Jakarta, FAKTIVA.TV — Suasana internal Pengurus Besar Nahdlatul Ulama (PBNU) memanas setelah beredar sebuah surat yang mengklaim bahwa KH. Yahya Cholil Staquf telah diberhentikan dari jabatannya sebagai Ketua Umum per 26 November 2025. Dalam surat yang tersebar luas itu, tercantum pernyataan bahwa kepemimpinan PBNU dialihkan sepenuhnya kepada Rais Aam PBNU, KH. Miftachul Akhyar.
A’wan PBNU, Abdul Muhaimin, membenarkan keberadaan surat tersebut dan menyebutnya sebagai tindak lanjut dari risalah rapat Pengurus Harian Rais Syuriyah PBNU yang berlangsung pada 20 November 2025. Isinya menegaskan bahwa selama posisi ketua umum kosong, kepemimpinan berada di bawah kendali Rais Aam sebagai pucuk tertinggi organisasi.
Namun, tak butuh waktu lama bagi Gus Yahya untuk merespons. Ia menegaskan bahwa surat tersebut tidak memiliki legalitas apa pun dan dirinya masih sah menjabat sebagai Ketua Umum PBNU. Menurutnya, surat bernomor 4785/PB.02/A.II.10.01/99/11/2025 itu cacat administrasi karena tidak dilengkapi stempel digital dan nomor resminya tidak tercantum dalam sistem persuratan PBNU.
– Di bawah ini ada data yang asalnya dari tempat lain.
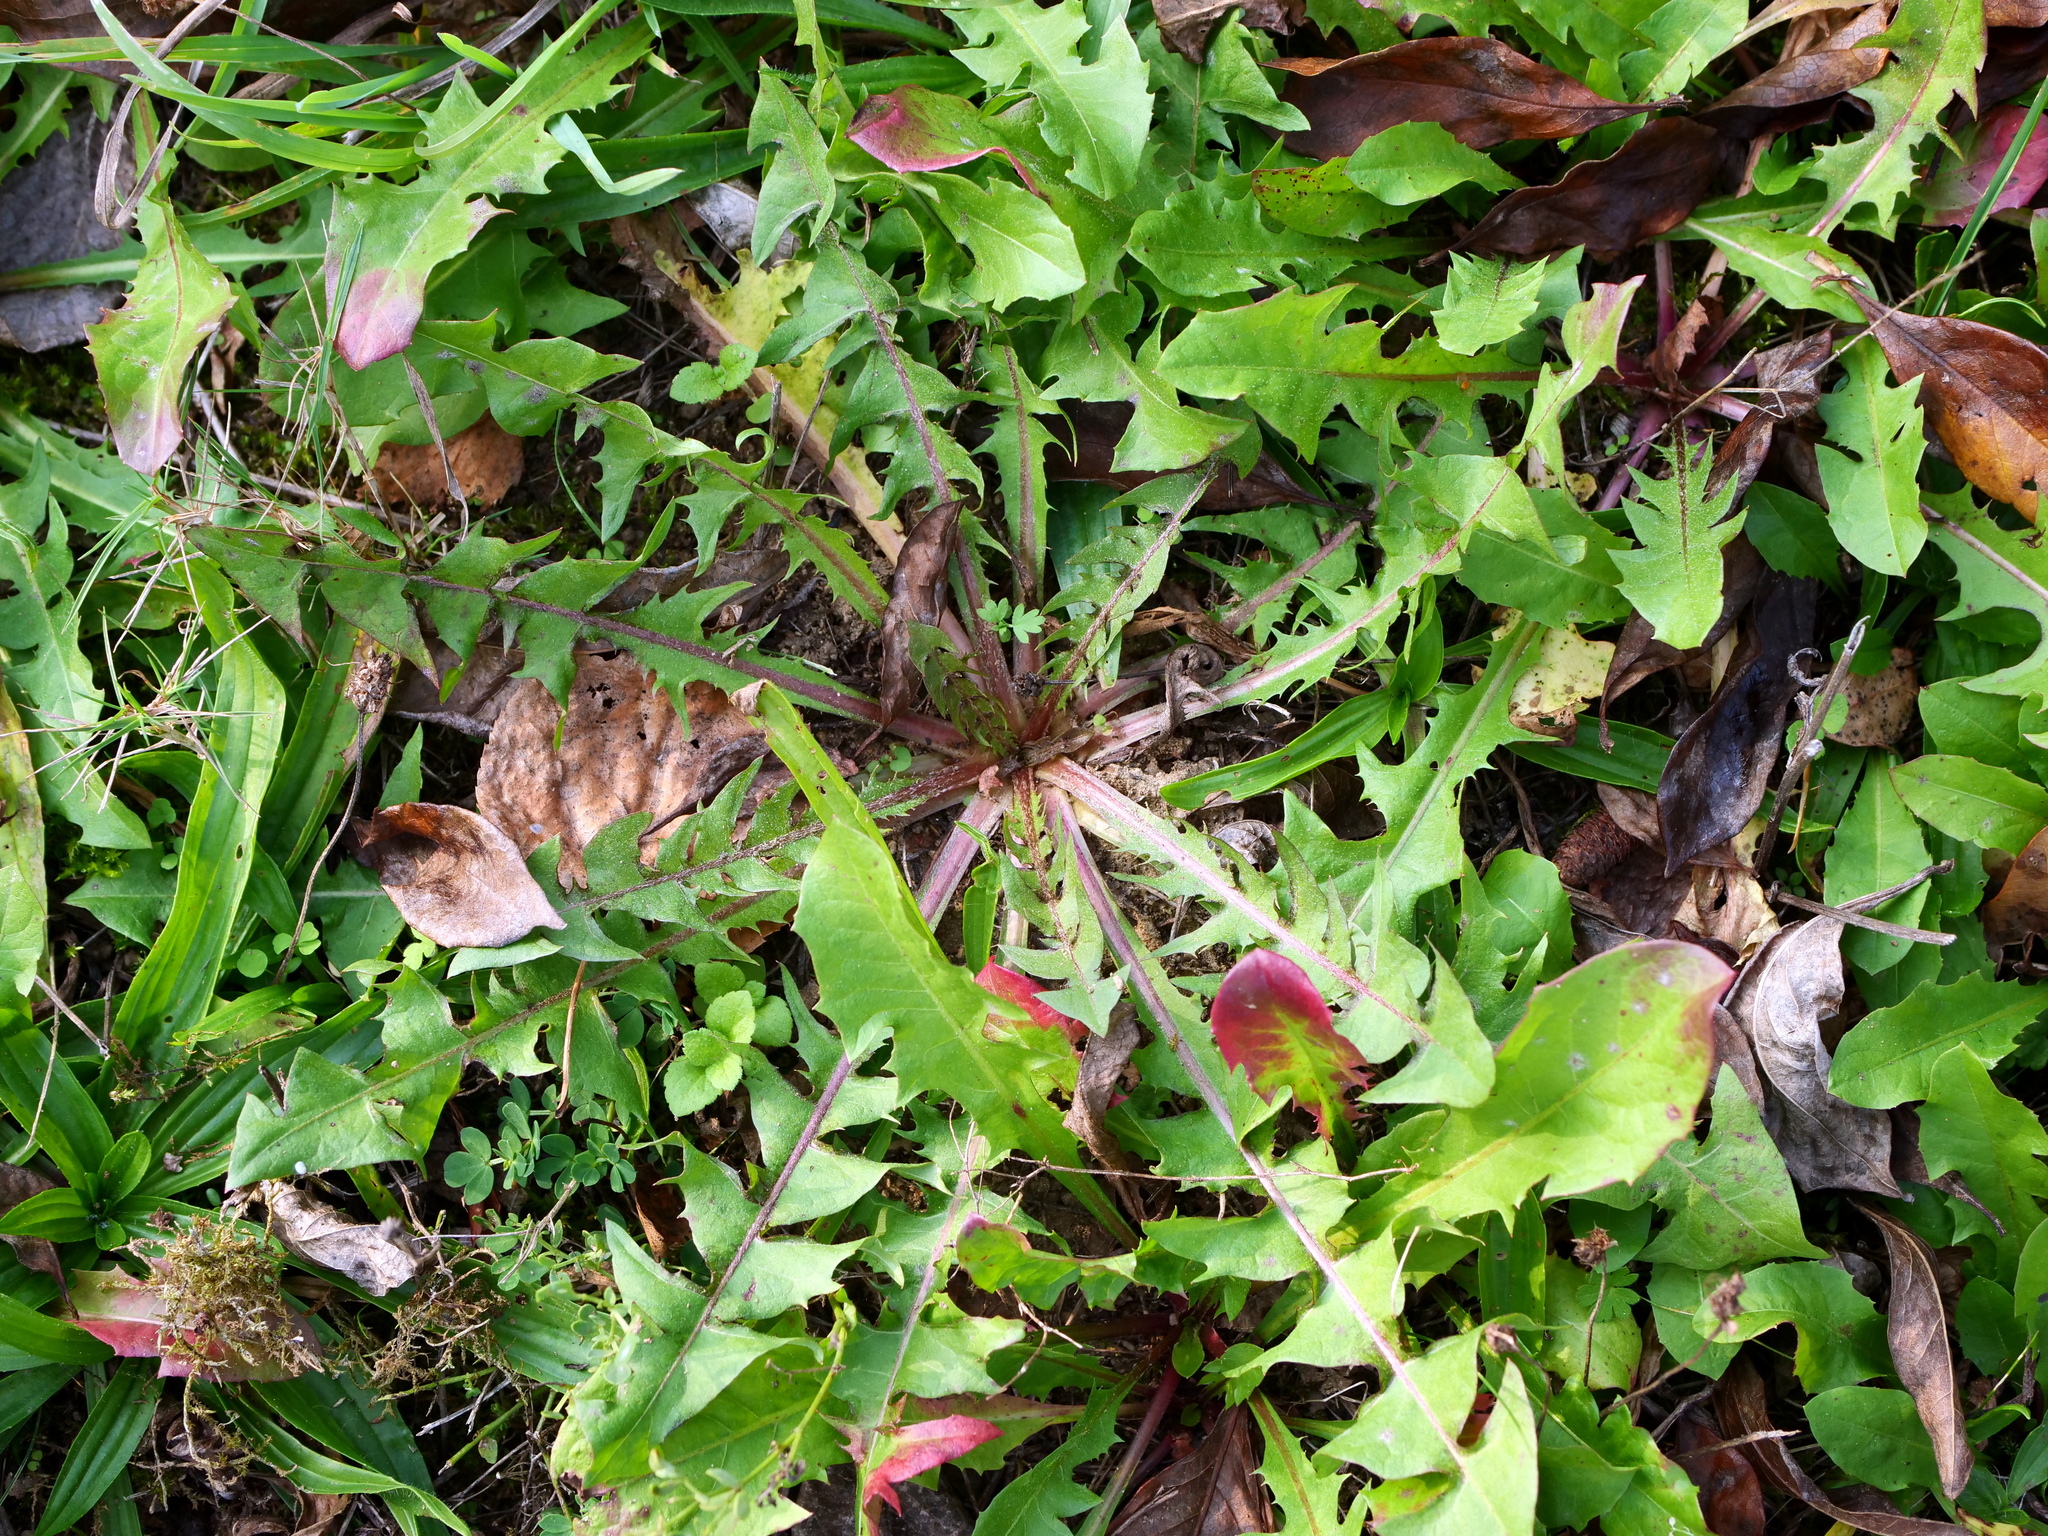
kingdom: Plantae
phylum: Tracheophyta
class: Magnoliopsida
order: Asterales
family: Asteraceae
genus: Taraxacum
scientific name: Taraxacum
Lebih jauh, ia menyebut penyebaran surat melalui WhatsApp sebagai indikasi bahwa dokumen itu tidak berasal dari jalur resmi. Dalam sistem PBNU, kata Gus Yahya, setiap surat sah otomatis terdistribusi kepada pihak terkait melalui kanal persuratan internal.
Gus Yahya juga menolak tegas desakan agar ia mundur. Ia menuturkan bahwa rapat harian Syuriyah tidak memiliki kewenangan untuk memberhentikan ketua umum, karena pemberhentian hanya bisa dilakukan melalui Muktamar.
“Saya mandataris Muktamar. Tidak mungkin saya diberhentikan melalui rapat harian Syuriyah. Saya diminta mundur, dan saya menolak. Saya tidak akan mundur,” tegasnya.
Ia juga keberatan dengan proses rapat harian Syuriyah yang disebutnya penuh tuduhan dan tidak memberi ruang bagi klarifikasi. Menurutnya, keputusan yang diambil melampaui batas kewenangan forum tersebut.
“Rapat harian Syuriyah tidak punya wewenang memberhentikan siapa pun. Fungsi lembaga saja tidak bisa diberhentikan, apalagi ketua umum,” ujarnya.
Ketegangan ini menambah sorotan publik terhadap dinamika di tubuh PBNU, sementara kedua pihak sama-sama bersandar pada legitimasi organisasi. Konflik internal ini diperkirakan akan berlanjut hingga ada keputusan resmi yang mengikat secara struktural.